Because of that she lost her eligibility for Section 8 subsidies and became homeless, she said.

Data from the United States Department of Housing and Urban Development (HUD)show the number of local Black Section 8 renters doubledin the early 2000s and continued to grow into the 2010s.

Black people still overwhelmingly occupy Section 8 housing in the Antelope Valley region, according to data from the L.A. County Development Authority.

Out of more than 6,000 housing voucher recipients, Black people make up at least 4,500.

The U.S. Department of Justice launched an investigation in 2011 into the harassment allegations.

More than 300 people showed up for the first community meeting with federal investigators, Mitchell said.

Renters told investigators about intrusive and harmful compliance checks that led to many of them losing their housing vouchers, he said.

In 2015, the Justice Department formally accused the L.A. County Housing Authority and the Sheriff's Department of working together to discriminate against Black Section 8 residents in the hopes of driving them out of the Valley.

The complaint also alleged that the cities of Lancaster and Palmdale specifically encouraged the discrimination.

"City officials contracted with [the Housing Authority] for additional investigative services and devoted substantial financial resources to voucher program enforcement efforts; directed and encouraged LASD deputies to become involved in [the Housing Authority's] enforcement efforts; fueled public opposition to the voucher program by making disparaging statements about voucher program participants; and discouraged landlords from renting to voucher holders," the complaint read.

"There was no legitimate law enforcement or programmatic justification for these types of extraordinary enforcement efforts," it said.

The Housing Authority eventually agreed to pay a $2 million settlement.
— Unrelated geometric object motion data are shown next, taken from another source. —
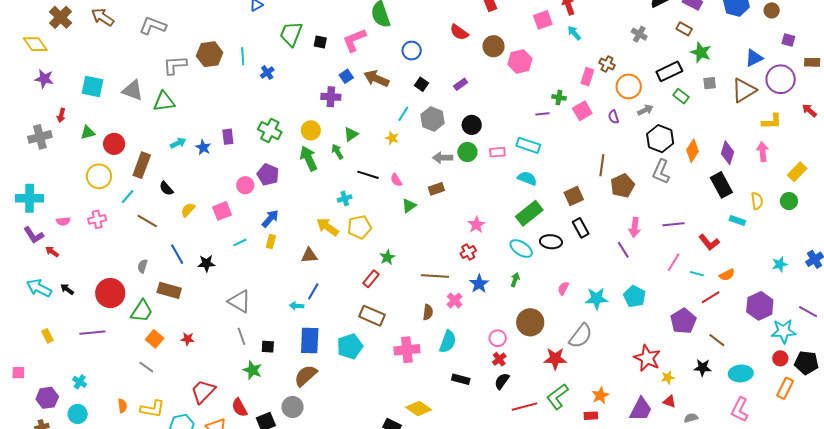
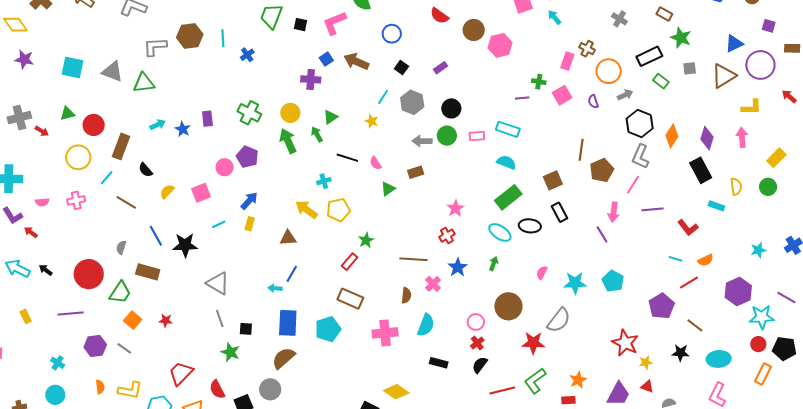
red arrow: (61, 115) -> (42, 131), moved, turned -72
pink line: (674, 262) -> (633, 185), moved
black star: (206, 263) -> (185, 245), size x1.4
purple hexagon: (47, 398) -> (95, 346), moved

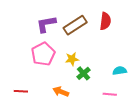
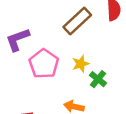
purple L-shape: (46, 24) -> (18, 39), moved

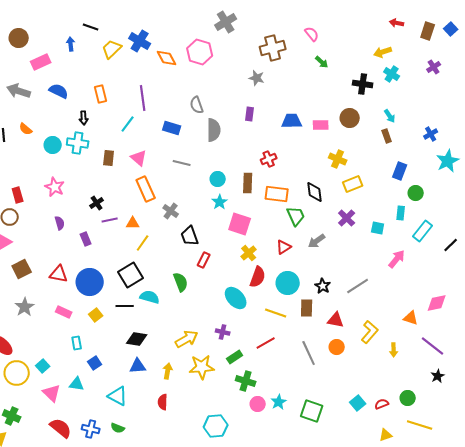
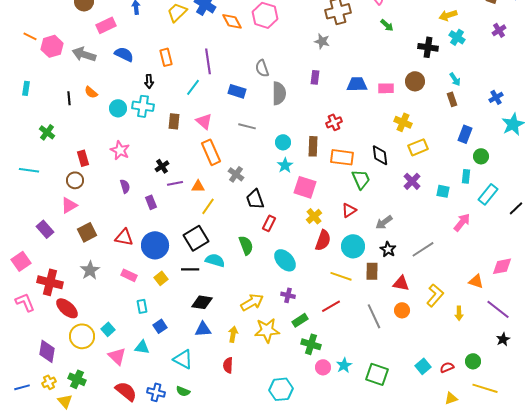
gray arrow: (317, 241) -> (384, 222), moved
cyan ellipse: (236, 298) -> (285, 260), moved

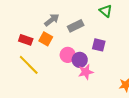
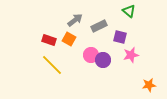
purple square: (99, 45) -> (120, 37), moved
pink star: (86, 72) -> (131, 55), moved

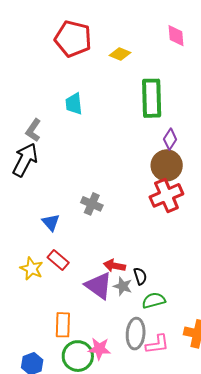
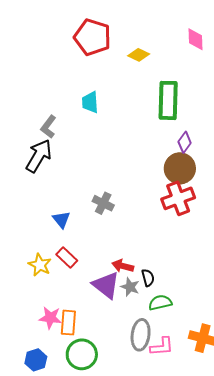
pink star: (99, 349) -> (50, 318), moved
The Sheriff's Department paid an additional $700,000 and agreed to several reforms.

Clark received some money from the settlements. But she said she never got her subsidized housing back.

"How do you lose your housing from a traffic stop?" she asked. "Somebody, please tell me."

Mitchell says that was the reality for many renters. Just recently at a protest for Robert Fuller, he was approached by a woman who told him she had also lost her Section 8 housing before the DOJ settlement, and wondered if there was still anything he could do to help her.

He had to tell her no. "It's heartbreaking to know that so many people lost their Section 8 because of the harassment, and they wasn't able to get it back," he said.

At a June 15 press conference about the Fuller case, Sheriff Alex Villanueva was asked about how the region's history of racial discrimination — which included his department — affected community trust.

"That happened before I took office as sheriff," he said. "I think the reforms have been put in place; they're working, to date."

Villanueva said many of his officers live in the area. "We've been at this for 170 years and we have longstanding ties — we are part of the community," he said.

There was one small sign of change earlier this month — a high school in the Antelope Valley agreed to drop its mascot: Johnny Rebel, a cartoon Confederate soldier.

But many Black residents dispute Villanueva's claim of community solidarity and say the area's problems won't be solved that easily.

Clark — who grew up in Pasadena before moving to the Antelope Valley — said she's never felt at home in the area. After nearly 20 years, she's considering moving.

"They didn't want Pasadena out here. They don't want Los Angeles out here. They don't want no Blacks out here," Clark said.

A few days after Robert Fuller's death, Clark was talking to a relative about the protests.

"And she goes, that's our cousin!," Clark said.

Turns out Clark was related to Fuller.

It's a connection — and a cycle of racism — that she and her loved ones in the Antelope Valley say they've dealt with for decades.

"Once we got out here, we were [a] target," Clark said.